Everyone is asking that question these days. Everyone male. Men are beside themselves with worry about what will happen to capitalism in a society where women don’t give birth to an adequate number of children — all these selfish cat-lady women who forget to keep the state of the economy foremost in their minds and seem unconcerned with the actuarial consequences of pension systems that need to be built on the premise that every generation must be bigger than the generation that came before.

I thought about all that loud male angst the other day when I read that a man and woman had died trying to make it across a road.

The article that described their deaths did not say how busy traffic was at the point of collision. The driver had a stop sign, the report said. He stopped, waited, and then tried to make it to the other side. I have no idea whether his decision to pull out made sense, but I found myself wondering if the vehicle traveling in a perpendicular direction sped up.

In the 1960s, in Madison, Wisconsin, my sister and I once tried to cross a busy street surrounding the state Capitol building. We weren’t at a crosswalk. We were kids, younger than 20. That memory came back to me as I read the article about the couple who died.

My sister and I saw a rare opportunity to cross, and we took it. There was time for us to get across at that moment. We would have made it without incident except that the driver of an oncoming truck took offense. He saw what we were doing and gunned his engine. His vehicle suddenly gained speed. He came within a whisker of killing us.

We ended up on the other side, safe but shaken, amazed that it had meant so much to him that we knew how angry he was that we had crossed in front of him.

That’s why we came within a few seconds of dying. His need to matter more. The incident remains vivid in my mind sixty years later.

Driving is the riskiest thing any of us do.

It’s not just that there are so many more people driving. It’s that so many people drive 70 miles an hour in a 55 mph zone, especially since the pandemic and its inflationary consequences got us all so riled up that it seems only speed will allow us to vent.

There’s an attitude out there: this road belongs to me. I wait for no one. I slow down for no one. I move across lanes when I please. I signal if and when I please. You stay out of my way.

Do we want such a world to get worse with more and more and more human beings consumed with where they are in the competition to be first and most important?

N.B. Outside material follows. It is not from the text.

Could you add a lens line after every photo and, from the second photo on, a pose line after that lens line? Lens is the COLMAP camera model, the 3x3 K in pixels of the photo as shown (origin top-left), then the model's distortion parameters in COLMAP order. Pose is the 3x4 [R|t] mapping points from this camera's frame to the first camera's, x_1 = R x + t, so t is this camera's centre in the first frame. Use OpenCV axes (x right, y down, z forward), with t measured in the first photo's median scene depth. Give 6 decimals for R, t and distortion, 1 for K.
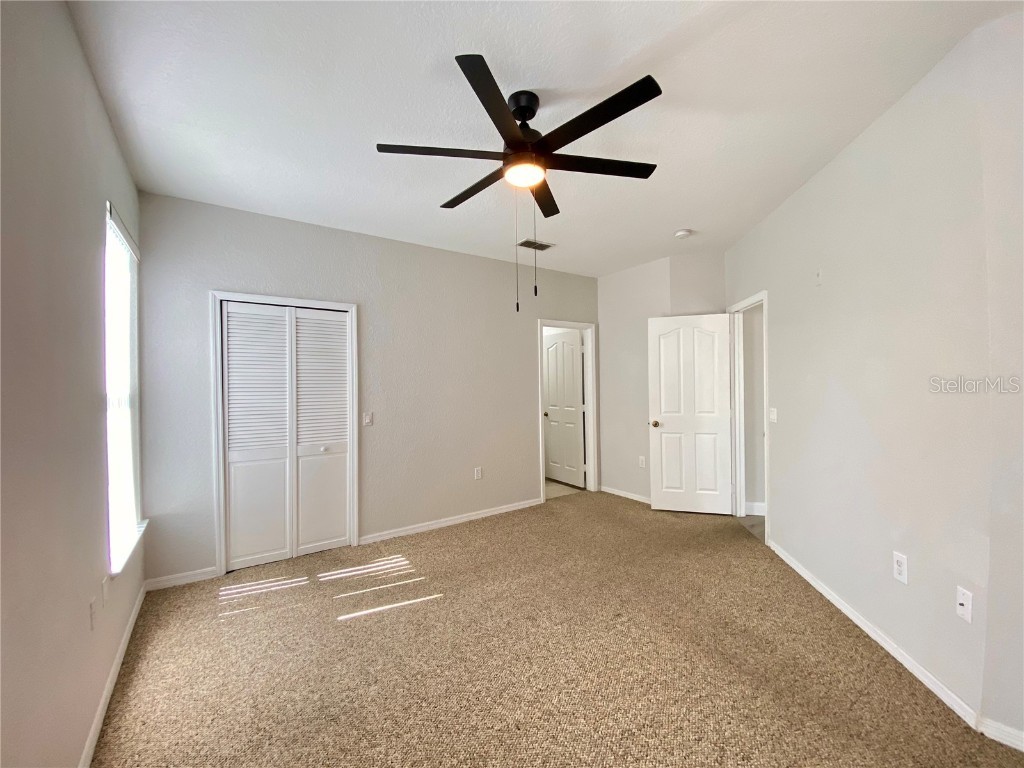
lens RADIAL K [[422.1, 0, 512.0], [0, 422.1, 384.0], [0, 0, 1]] dist [-0.000415, -0.000030]
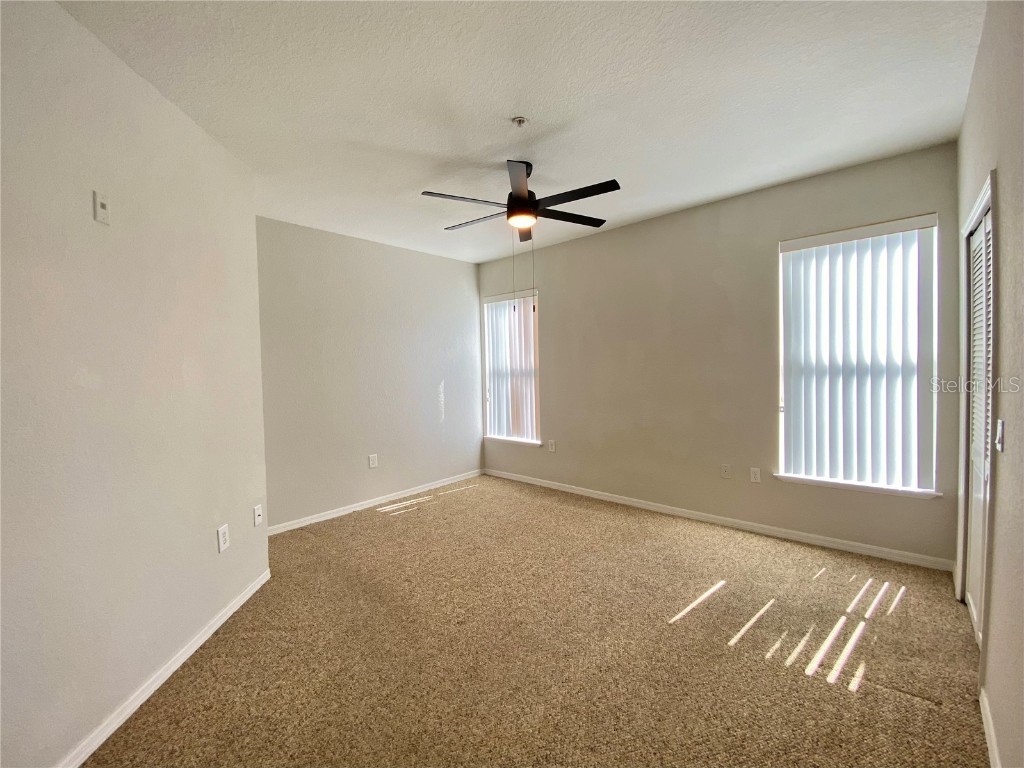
lens RADIAL K [[422.1, 0, 512.0], [0, 422.1, 384.0], [0, 0, 1]] dist [-0.000415, -0.000030]
pose [[-0.974820, 0.041644, -0.219071, 0.271904], [0.035409, 0.998850, 0.032312, 0.004702], [0.220165, 0.023741, -0.975174, 1.613179]]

I am the oldest of eight children. I have one child. My one child has one child. Suppose many more women did that all over the world.

Guess what? They are.

Could it be? … I’m speaking here to all the guys scratching their heads about declining fertility rates resulting in declining consumer demand as well as declining labor markets and blaming women for it.

Could it be that, in addition to the oft-described difficulties of raising children in a society where two parents have to work to afford even the basics of life, where the cost of child care and education are through the roof, where government programs to help families are anathema to Republicans, could it be that in such a world, women are voting with their reproductive systems to live in a less crowded, less angry, less hierarchical environment?

If 8 billion becomes 4 billion and 4 billion becomes 3 or 2 billion, would that be so terrible?

Life would be less intense, less crowded, less frightening for those of us who are just trying to cross the road.